Figure 1: Conceptual Value Filtering Architecture
Beginning at the bottom of Figure 1, a metadata extraction module searches the collection(s) of interest for value information. In our Google example, the extraction consists of the crawler collecting the Web's link structure. Other kinds of metadata include information about the 'genres' of documents in the collection, special indexes, etc. This metadata is stored in the collection metadata on the left. Further up in Figure 1 we see an access accounting module which feeds access statistics to the judgment metadata store. In situations where user access to the collection can be observed, these statistics can provide important value information. The accounting module can derive user profiles, and popularity measures by observing where users search. One way to collect access information is to provide a service to users that is combined with the access module, and is valuable enough that users want to access the collection through that service. For example, Alexa has experimented with providing users real-time indicators of link popularity on each page they browse. For each page, the user gets an indication of how popular each of the page's outgoing links has been in the past, when other users visited the same page. In order to enjoy this service, users must browse the Web under the auspices of an Alexa software module. In addition to providing the service, that module also collects access information.
Along similar lines, the Stanford Value Filtering project plans a service that allows users to annotate Web pages, without needing to physically modify those pages. The annotations might be reminders users leave for themselves, or they might be directed at colleagues who are known to be scanning the same information space. The annotations themselves can be useful value information, as are the collected access paths.
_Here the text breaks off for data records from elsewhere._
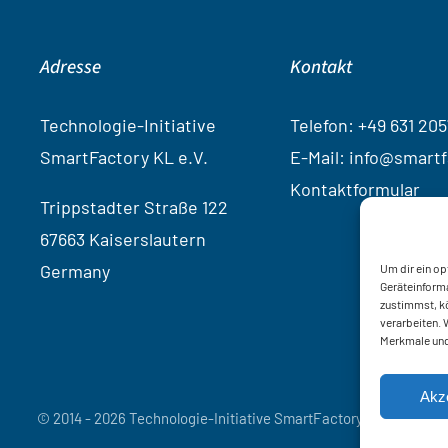
Adresse
Kontakt
Technologie-Initiative
Telef
on:
+49 631 205
SmartFactory KL e.V.
E-Mail: info@smartf
Kontaktformular
Trippstadter Straße 122
67663 Kaiserslautern
Germany
Um dir ein op
Geräteinforma
zustimmst, kö
verarbeiten. 
Merkmale und
Akz
© 2014 - 2026 Technologie-Initiative SmartFactory KL e.V.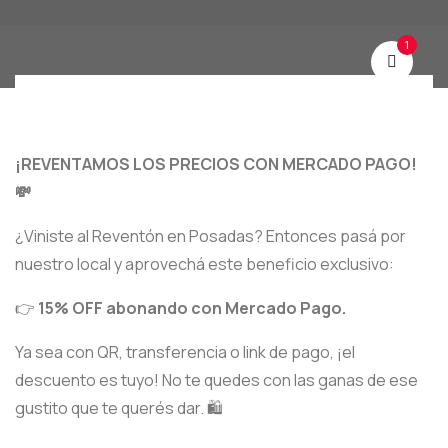
1
¡REVENTAMOS LOS PRECIOS CON MERCADO PAGO!
💸
¿Viniste al Reventón en Posadas? Entonces pasá por
nuestro local y aprovechá este beneficio exclusivo:
👉
15% OFF abonando con Mercado Pago.
Ya sea con QR, transferencia o link de pago, ¡el
descuento es tuyo! No te quedes con las ganas de ese
gustito que te querés dar. 🛍️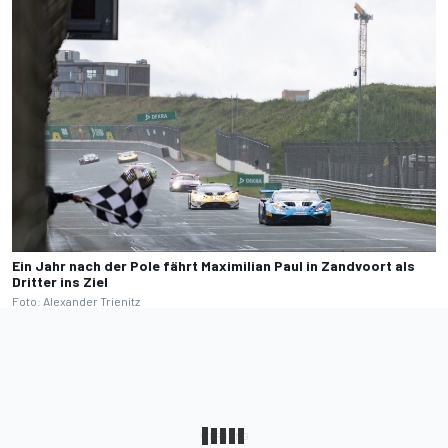
Ein Jahr nach der Pole fährt Maximilian Paul in Zandvoort als
Dritter ins Ziel
Foto: Alexander Trienitz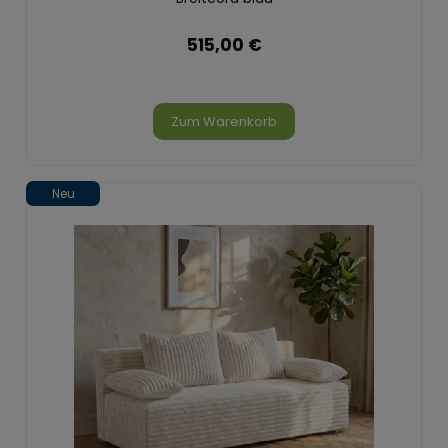
515,00 €
Zum Warenkorb
Neu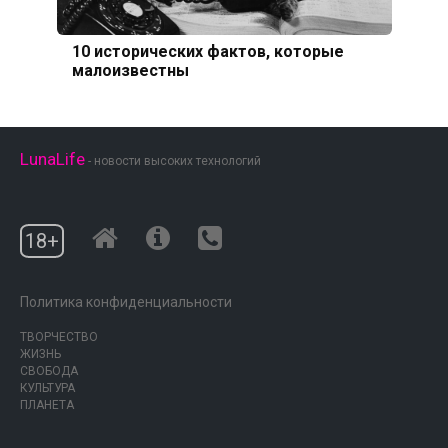
10 исторических фактов, которые
малоизвестны
LunaLife
- новости высоких технологий
18+
Политика конфиденциальности
ТВОРЧЕСТВО
ЖИЗНЬ
СВОБОДА
КУЛЬТУРА
ПЛАНЕТА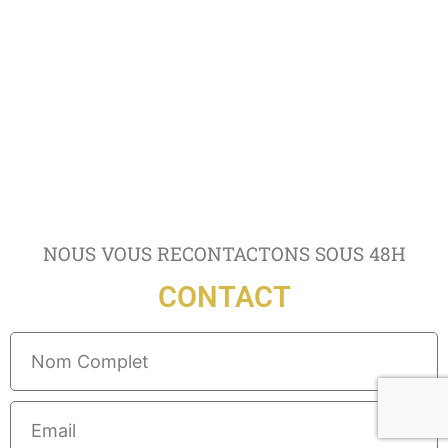
NOUS VOUS RECONTACTONS SOUS 48H
CONTACT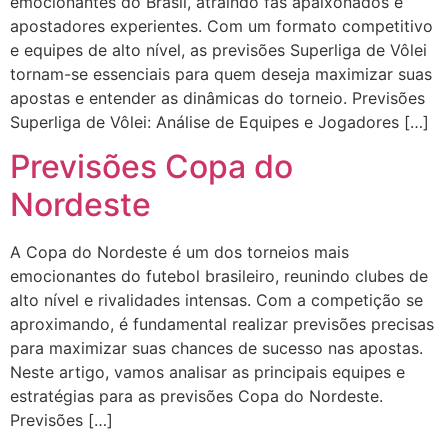
emocionantes do Brasil, atraindo fãs apaixonados e
apostadores experientes. Com um formato competitivo
e equipes de alto nível, as previsões Superliga de Vôlei
tornam-se essenciais para quem deseja maximizar suas
apostas e entender as dinâmicas do torneio. Previsões
Superliga de Vôlei: Análise de Equipes e Jogadores […]
Previsões Copa do
Nordeste
A Copa do Nordeste é um dos torneios mais
emocionantes do futebol brasileiro, reunindo clubes de
alto nível e rivalidades intensas. Com a competição se
aproximando, é fundamental realizar previsões precisas
para maximizar suas chances de sucesso nas apostas.
Neste artigo, vamos analisar as principais equipes e
estratégias para as previsões Copa do Nordeste.
Previsões […]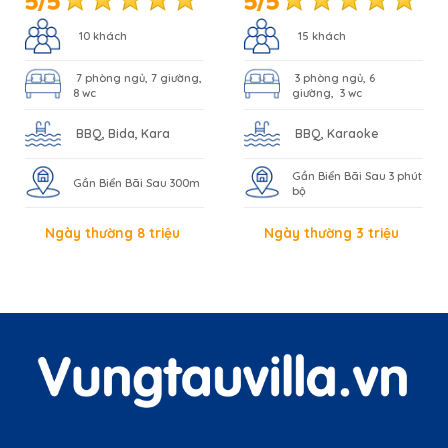
10 khách
15 khách
7 phòng ngủ, 7 giường,
3 phòng ngủ, 6
8 wc
giường, 3 wc
BBQ, Bida, Kara
BBQ, Karaoke
Gần Biển Bãi Sau 3 phút
Gần Biển Bãi Sau 300m
bộ
Ngày thường 8 triệu
Ngày thường 3 triệu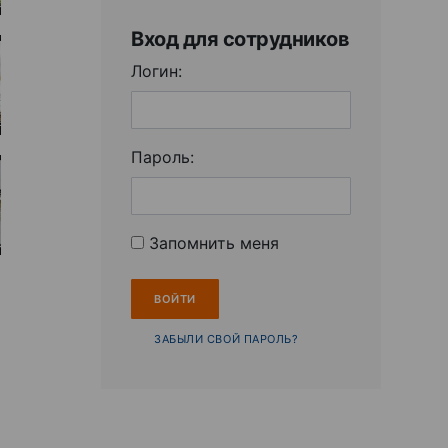
Вход для сотрудников
Логин:
Пароль:
Запомнить меня
ЗАБЫЛИ СВОЙ ПАРОЛЬ?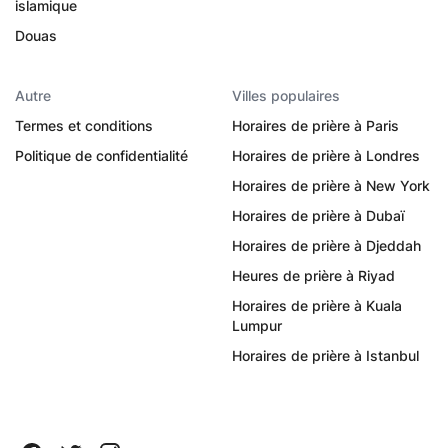
islamique
Douas
Autre
Villes populaires
Termes et conditions
Horaires de prière à Paris
Politique de confidentialité
Horaires de prière à Londres
Horaires de prière à New York
Horaires de prière à Dubaï
Horaires de prière à Djeddah
Heures de prière à Riyad
Horaires de prière à Kuala
Lumpur
Horaires de prière à Istanbul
Completing the tour of Figure 1, we see the two user modules at the top. The left oval represents the output module that displays information to the end user. It includes provisions for ranking the output, for filtering, and for generating specialized views. The oval on the right represents user input. This input includes the act of browsing itself, as well as active control of the system's filters, and the ability to provide feedback by voting or other means.
In support for its value filtering efforts, the project has been constructing a value filtering testbed. It includes a set of smart crawlers, a very large database of Web pages, an indexing engine, and the ability to disseminate the stored Web pages very quickly to clients on the Internet. The testbed's architecture is shown in Figure 2.
Figure 2: Architecture of Value Filtering Testbed
The clients at the top of Figure 2 are browsers and search interfaces for exploring the repository of Web pages that were amassed by the crawlers. Retrieval indexes aid in searching. The feature repository stores value or other intelligence information about pages in the repository. This intelligence is itself searchable, or it may be used for filtering information that flows up to the browser clients. The multicast engine enables us to 'pump' all of the crawled pages across the Internet to clients gathering value information or other intelligence about the pages (bottom of Figure 2). This multicasting engine enables these clients to perform their tasks without needing to go through the slow and error-prone process of crawling. The value information gathered by the clients can be fed back to the feature repository for storage. The testbed thus enables the collaborative collection of value information at a large scale.
Value-based information filtering is a key capability, without which search facilities for Web-sized repositories will collapse. The Stanford Value Filtering project is researching the collection and use of value information at a scale of millions of pages. First experiments, such as Google, have shown that value filtering techniques can be highly effective in finding truly relevant information.